Page-level text extractions
§

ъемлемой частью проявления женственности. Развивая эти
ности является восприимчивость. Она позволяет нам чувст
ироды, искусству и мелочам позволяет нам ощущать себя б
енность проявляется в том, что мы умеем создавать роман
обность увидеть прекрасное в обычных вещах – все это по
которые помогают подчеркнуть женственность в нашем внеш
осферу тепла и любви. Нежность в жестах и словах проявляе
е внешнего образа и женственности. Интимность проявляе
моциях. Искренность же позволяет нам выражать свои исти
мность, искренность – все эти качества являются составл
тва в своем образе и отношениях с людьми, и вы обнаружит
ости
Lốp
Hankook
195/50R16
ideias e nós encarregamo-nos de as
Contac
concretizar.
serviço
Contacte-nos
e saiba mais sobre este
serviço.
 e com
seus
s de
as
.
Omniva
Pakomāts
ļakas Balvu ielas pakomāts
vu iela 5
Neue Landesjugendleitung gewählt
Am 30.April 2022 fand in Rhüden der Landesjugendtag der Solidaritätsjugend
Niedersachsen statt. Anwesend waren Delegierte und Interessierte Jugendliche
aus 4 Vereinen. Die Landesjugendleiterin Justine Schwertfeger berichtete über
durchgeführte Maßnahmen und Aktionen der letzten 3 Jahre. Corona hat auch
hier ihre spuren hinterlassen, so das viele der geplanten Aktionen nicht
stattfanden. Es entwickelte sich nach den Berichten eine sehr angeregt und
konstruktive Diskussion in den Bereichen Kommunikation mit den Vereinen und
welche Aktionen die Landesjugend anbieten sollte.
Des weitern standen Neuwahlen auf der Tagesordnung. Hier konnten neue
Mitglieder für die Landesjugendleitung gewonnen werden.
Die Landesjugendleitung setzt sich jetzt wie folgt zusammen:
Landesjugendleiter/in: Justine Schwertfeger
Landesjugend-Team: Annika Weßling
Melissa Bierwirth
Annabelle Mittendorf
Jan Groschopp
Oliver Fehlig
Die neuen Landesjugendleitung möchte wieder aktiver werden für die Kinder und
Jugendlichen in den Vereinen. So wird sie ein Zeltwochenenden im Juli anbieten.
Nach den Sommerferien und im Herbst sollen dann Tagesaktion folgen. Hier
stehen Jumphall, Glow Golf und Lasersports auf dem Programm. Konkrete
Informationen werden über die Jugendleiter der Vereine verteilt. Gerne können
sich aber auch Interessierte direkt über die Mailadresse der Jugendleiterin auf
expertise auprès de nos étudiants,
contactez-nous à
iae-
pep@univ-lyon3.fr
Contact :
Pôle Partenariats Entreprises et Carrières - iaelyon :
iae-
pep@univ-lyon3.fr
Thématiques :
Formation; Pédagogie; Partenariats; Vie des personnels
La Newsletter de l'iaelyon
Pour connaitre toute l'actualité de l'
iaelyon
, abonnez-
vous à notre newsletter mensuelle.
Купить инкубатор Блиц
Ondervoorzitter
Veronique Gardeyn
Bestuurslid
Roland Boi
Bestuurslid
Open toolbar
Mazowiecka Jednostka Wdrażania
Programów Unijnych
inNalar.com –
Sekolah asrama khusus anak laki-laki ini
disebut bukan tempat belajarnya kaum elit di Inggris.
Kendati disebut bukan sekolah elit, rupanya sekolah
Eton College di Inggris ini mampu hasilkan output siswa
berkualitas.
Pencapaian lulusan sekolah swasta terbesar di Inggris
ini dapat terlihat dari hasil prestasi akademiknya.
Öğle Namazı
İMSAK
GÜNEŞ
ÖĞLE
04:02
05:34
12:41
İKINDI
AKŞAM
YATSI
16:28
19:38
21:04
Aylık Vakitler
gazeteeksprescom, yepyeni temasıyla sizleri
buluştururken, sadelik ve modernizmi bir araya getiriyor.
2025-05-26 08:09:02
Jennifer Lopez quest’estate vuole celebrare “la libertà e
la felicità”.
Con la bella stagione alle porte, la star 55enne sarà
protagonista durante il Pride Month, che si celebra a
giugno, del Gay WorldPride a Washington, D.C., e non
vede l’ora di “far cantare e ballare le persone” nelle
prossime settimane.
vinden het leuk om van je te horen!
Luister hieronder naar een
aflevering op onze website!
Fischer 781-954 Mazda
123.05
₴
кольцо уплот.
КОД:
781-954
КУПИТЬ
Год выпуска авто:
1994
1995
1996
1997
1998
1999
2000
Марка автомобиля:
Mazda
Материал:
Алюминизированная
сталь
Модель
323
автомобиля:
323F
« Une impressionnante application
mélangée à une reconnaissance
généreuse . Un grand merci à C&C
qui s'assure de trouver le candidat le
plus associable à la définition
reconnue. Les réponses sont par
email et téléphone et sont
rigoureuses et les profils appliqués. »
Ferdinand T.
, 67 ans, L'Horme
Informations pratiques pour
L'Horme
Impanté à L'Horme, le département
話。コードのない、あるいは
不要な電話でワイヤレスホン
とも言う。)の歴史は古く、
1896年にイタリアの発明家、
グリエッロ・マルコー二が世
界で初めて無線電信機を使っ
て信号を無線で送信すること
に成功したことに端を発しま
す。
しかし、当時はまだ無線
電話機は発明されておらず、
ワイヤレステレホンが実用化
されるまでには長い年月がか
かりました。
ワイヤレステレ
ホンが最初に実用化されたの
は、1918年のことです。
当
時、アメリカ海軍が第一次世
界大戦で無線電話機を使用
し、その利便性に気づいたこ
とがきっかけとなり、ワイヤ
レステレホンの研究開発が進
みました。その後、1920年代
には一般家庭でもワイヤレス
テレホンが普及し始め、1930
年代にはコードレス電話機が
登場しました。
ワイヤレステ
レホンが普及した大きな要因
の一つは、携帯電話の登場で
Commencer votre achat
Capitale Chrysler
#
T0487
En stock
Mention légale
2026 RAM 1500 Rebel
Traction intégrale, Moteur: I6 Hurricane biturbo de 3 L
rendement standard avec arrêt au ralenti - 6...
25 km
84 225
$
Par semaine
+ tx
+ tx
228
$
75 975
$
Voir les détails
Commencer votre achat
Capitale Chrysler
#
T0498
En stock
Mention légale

§

AIM OF THE TASK
Starting at the beginning of the items and ending at the line containing "е внешнего образа", reproduce those lines with "женственности" switched to "элегантности" wherever it occurs, leaving everything else unchanged.

OUTPUT OF THE EXERCISE
ъемлемой частью проявления элегантности. Развивая эти
ности является восприимчивость. Она позволяет нам чувст
ироды, искусству и мелочам позволяет нам ощущать себя б
енность проявляется в том, что мы умеем создавать роман
обность увидеть прекрасное в обычных вещах – все это по
которые помогают подчеркнуть женственность в нашем внеш
осферу тепла и любви. Нежность в жестах и словах проявляе
е внешнего образа и элегантности. Интимность проявляе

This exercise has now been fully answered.